## What to do
Nothing but the lines from the start of the data through the line with "Parken auf mehreren Ebenen" should appear in the answer, each retyped exactly, and pictures should not.

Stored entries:

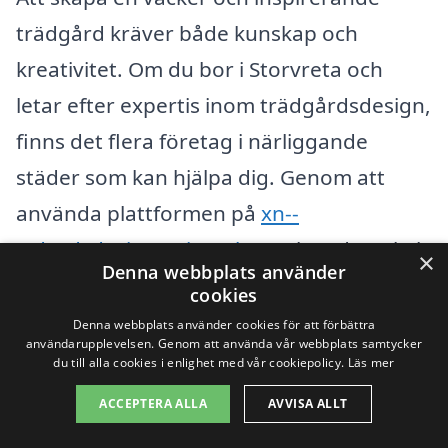
trädgård kräver både kunskap och
kreativitet. Om du bor i Storvreta och
letar efter expertis inom trädgårdsdesign,
finns det flera företag i närliggande
städer som kan hjälpa dig. Genom att
använda plattformen på
xn--
trdgrdsdesign-pris-mtbw.se
kan du enkelt
×
Denna webbplats använder
jämföra erbjudanden och hitta rätt
cookies
professionell för just dina behov.
Denna webbplats använder cookies för att förbättra
användarupplevelsen. Genom att använda vår webbplats samtycker
du till alla cookies i enlighet med vår cookiepolicy.
Läs mer
När du söker efter trädgårdsdesign i
ACCEPTERA ALLA
AVVISA ALLT
Storvreta, kan du överväga företag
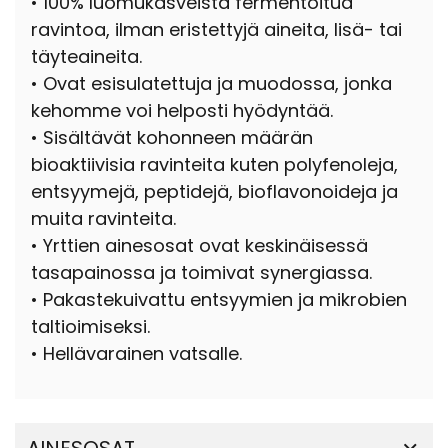
• 100% luomukasveista fermentoitua
ravintoa, ilman eristettyjä aineita, lisä- tai
täyteaineita.
• Ovat esisulatettuja ja muodossa, jonka
kehomme voi helposti hyödyntää.
• Sisältävät kohonneen määrän
bioaktiivisia ravinteita kuten polyfenoleja,
entsyymejä, peptidejä, bioflavonoideja ja
muita ravinteita.
• Yrttien ainesosat ovat keskinäisessä
tasapainossa ja toimivat synergiassa.
• Pakastekuivattu entsyymien ja mikrobien
taltioimiseksi.
• Hellävarainen vatsalle.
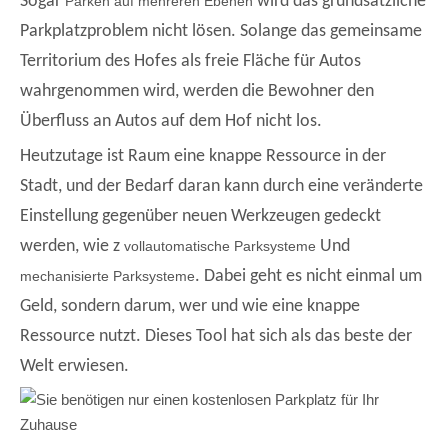
Sogar
wird das grundsätzliche
Parken auf mehreren Ebenen
Parkplatzproblem nicht lösen. Solange das gemeinsame
Territorium des Hofes als freie Fläche für Autos
wahrgenommen wird, werden die Bewohner den
Überfluss an Autos auf dem Hof ​​nicht los.
Heutzutage ist Raum eine knappe Ressource in der
Stadt, und der Bedarf daran kann durch eine veränderte
Einstellung gegenüber neuen Werkzeugen gedeckt
werden, wie z
Und
vollautomatische Parksysteme
. Dabei geht es nicht einmal um
mechanisierte Parksysteme
Geld, sondern darum, wer und wie eine knappe
Ressource nutzt. Dieses Tool hat sich als das beste der
Welt erwiesen.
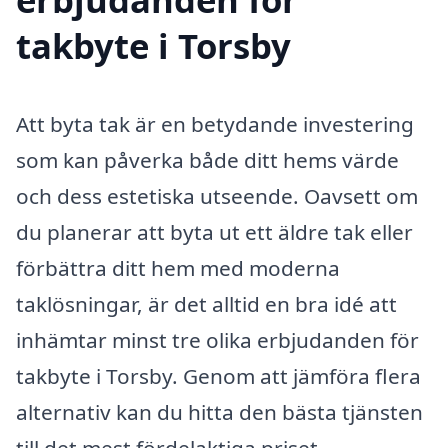
takbyte i Torsby
Att byta tak är en betydande investering
som kan påverka både ditt hems värde
och dess estetiska utseende. Oavsett om
du planerar att byta ut ett äldre tak eller
förbättra ditt hem med moderna
taklösningar, är det alltid en bra idé att
inhämtar minst tre olika erbjudanden för
takbyte i Torsby. Genom att jämföra flera
alternativ kan du hitta den bästa tjänsten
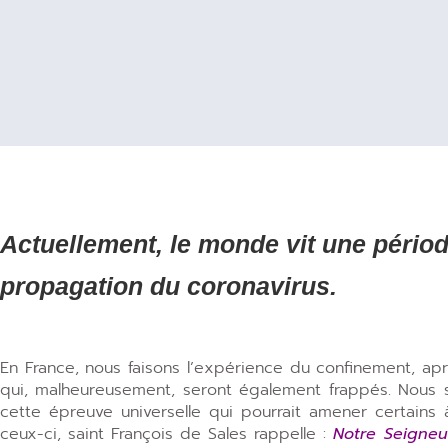
Actuellement, le monde vit une périod
propagation du coronavirus.
En France, nous faisons l’expérience du confinement, après
qui, malheureusement, seront également frappés. Nous s
cette épreuve universelle qui pourrait amener certains
ceux-ci, saint François de Sales rappelle :
Notre Seigneu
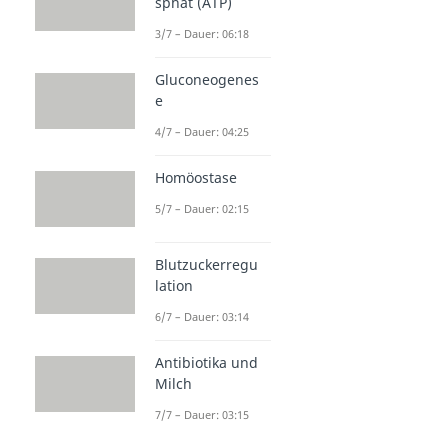
sphat (ATP)
3/7 – Dauer: 06:18
Gluconeogenes
e
4/7 – Dauer: 04:25
Homöostase
5/7 – Dauer: 02:15
Blutzuckerregu
lation
6/7 – Dauer: 03:14
Antibiotika und
Milch
7/7 – Dauer: 03:15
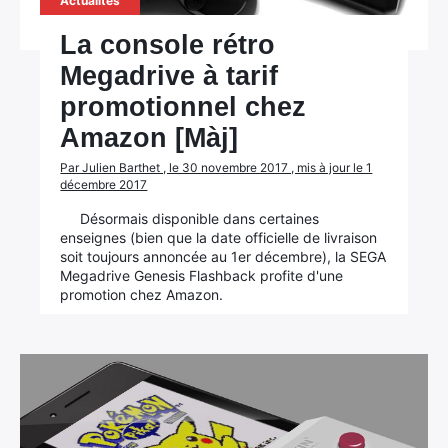
Actualités
La console rétro
Megadrive à tarif
promotionnel chez
Amazon [Màj]
Par Julien Barthet , le 30 novembre 2017 , mis à jour le 1
décembre 2017
Désormais disponible dans certaines
enseignes (bien que la date officielle de livraison
soit toujours annoncée au 1er décembre), la SEGA
Megadrive Genesis Flashback profite d'une
promotion chez Amazon.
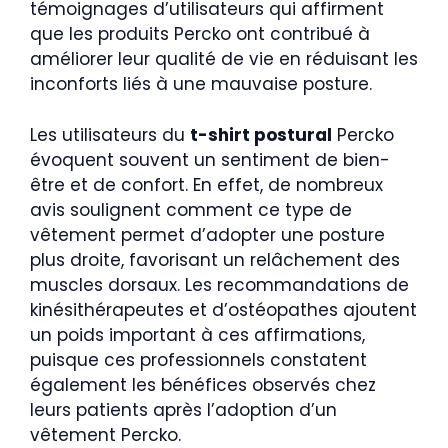
témoignages d’utilisateurs qui affirment
que les produits Percko ont contribué à
améliorer leur qualité de vie en réduisant les
inconforts liés à une mauvaise posture.
Les utilisateurs du
t-shirt postural
Percko
évoquent souvent un sentiment de bien-
être et de confort. En effet, de nombreux
avis soulignent comment ce type de
vêtement permet d’adopter une posture
plus droite, favorisant un relâchement des
muscles dorsaux. Les recommandations de
kinésithérapeutes et d’ostéopathes ajoutent
un poids important à ces affirmations,
puisque ces professionnels constatent
également les bénéfices observés chez
leurs patients après l’adoption d’un
vêtement Percko.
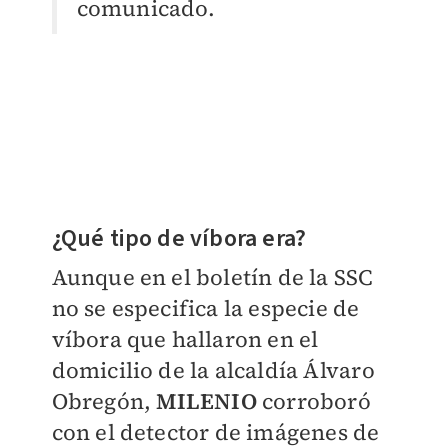
comunicado.
¿Qué tipo de víbora era?
Aunque en el boletín de la SSC
no se especifica la especie de
víbora que hallaron en el
domicilio de la alcaldía Álvaro
Obregón,
MILENIO
corroboró
con el detector de imágenes de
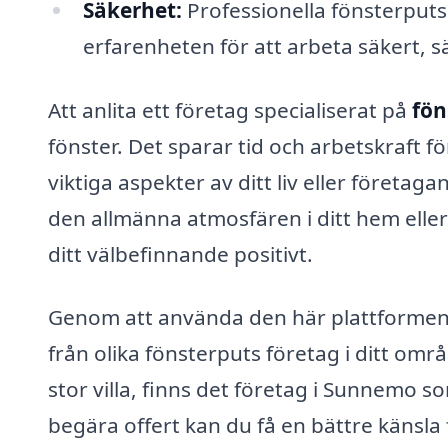
Säkerhet:
Professionella fönsterput
erfarenheten för att arbeta säkert, 
Att anlita ett företag specialiserat på
fön
fönster. Det sparar tid och arbetskraft fö
viktiga aspekter av ditt liv eller företag
den allmänna atmosfären i ditt hem elle
ditt välbefinnande positivt.
Genom att använda den här plattformen k
från olika fönsterputs företag i ditt omr
stor villa, finns det företag i Sunnemo 
begära offert kan du få en bättre känsl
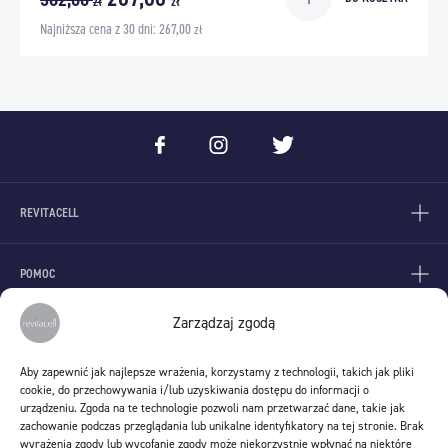
zł
zł
Najniższa cena z 30 dni:
267,00
zł
REVITACELL
POMOC
Zarządzaj zgodą
KONTAKT
Aby zapewnić jak najlepsze wrażenia, korzystamy z technologii, takich jak pliki
Stem Cells Spin S.A.
cookie, do przechowywania i/lub uzyskiwania dostępu do informacji o
ul. Lenartowicza 6
urządzeniu. Zgoda na te technologie pozwoli nam przetwarzać dane, takie jak
51-140 Wrocław
zachowanie podczas przeglądania lub unikalne identyfikatory na tej stronie. Brak
wyrażenia zgody lub wycofanie zgody może niekorzystnie wpłynąć na niektóre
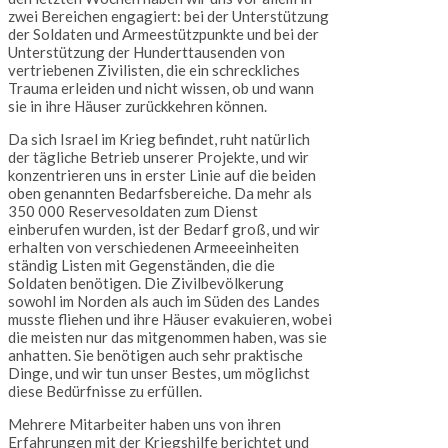
zwei Bereichen engagiert: bei der Unterstützung
der Soldaten und Armeestützpunkte und bei der
Unterstützung der Hunderttausenden von
vertriebenen Zivilisten, die ein schreckliches
Trauma erleiden und nicht wissen, ob und wann
sie in ihre Häuser zurückkehren können.
Da sich Israel im Krieg befindet, ruht natürlich
der tägliche Betrieb unserer Projekte, und wir
konzentrieren uns in erster Linie auf die beiden
oben genannten Bedarfsbereiche. Da mehr als
350 000 Reservesoldaten zum Dienst
einberufen wurden, ist der Bedarf groß, und wir
erhalten von verschiedenen Armeeeinheiten
ständig Listen mit Gegenständen, die die
Soldaten benötigen. Die Zivilbevölkerung
sowohl im Norden als auch im Süden des Landes
musste fliehen und ihre Häuser evakuieren, wobei
die meisten nur das mitgenommen haben, was sie
anhatten. Sie benötigen auch sehr praktische
Dinge, und wir tun unser Bestes, um möglichst
diese Bedürfnisse zu erfüllen.
Mehrere Mitarbeiter haben uns von ihren
Erfahrungen mit der Kriegshilfe berichtet und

## Exercise solution
trädgård kräver både kunskap och
kreativitet. Om du bor i Storvreta och
letar efter expertis inom trädgårdsdesign,
finns det flera företag i närliggande
städer som kan hjälpa dig. Genom att
använda plattformen på
xn--
trdgrdsdesign-pris-mtbw.se
kan du enkelt
×
Denna webbplats använder
jämföra erbjudanden och hitta rätt
cookies
professionell för just dina behov.
Denna webbplats använder cookies för att förbättra
användarupplevelsen. Genom att använda vår webbplats samtycker
du till alla cookies i enlighet med vår cookiepolicy.
Läs mer
När du söker efter trädgårdsdesign i
ACCEPTERA ALLA
AVVISA ALLT
Storvreta, kan du överväga företag
• 100% luomukasveista fermentoitua
ravintoa, ilman eristettyjä aineita, lisä- tai
täyteaineita.
• Ovat esisulatettuja ja muodossa, jonka
kehomme voi helposti hyödyntää.
• Sisältävät kohonneen määrän
bioaktiivisia ravinteita kuten polyfenoleja,
entsyymejä, peptidejä, bioflavonoideja ja
muita ravinteita.
• Yrttien ainesosat ovat keskinäisessä
tasapainossa ja toimivat synergiassa.
• Pakastekuivattu entsyymien ja mikrobien
taltioimiseksi.
• Hellävarainen vatsalle.
Sogar
wird das grundsätzliche
Parken auf mehreren Ebenen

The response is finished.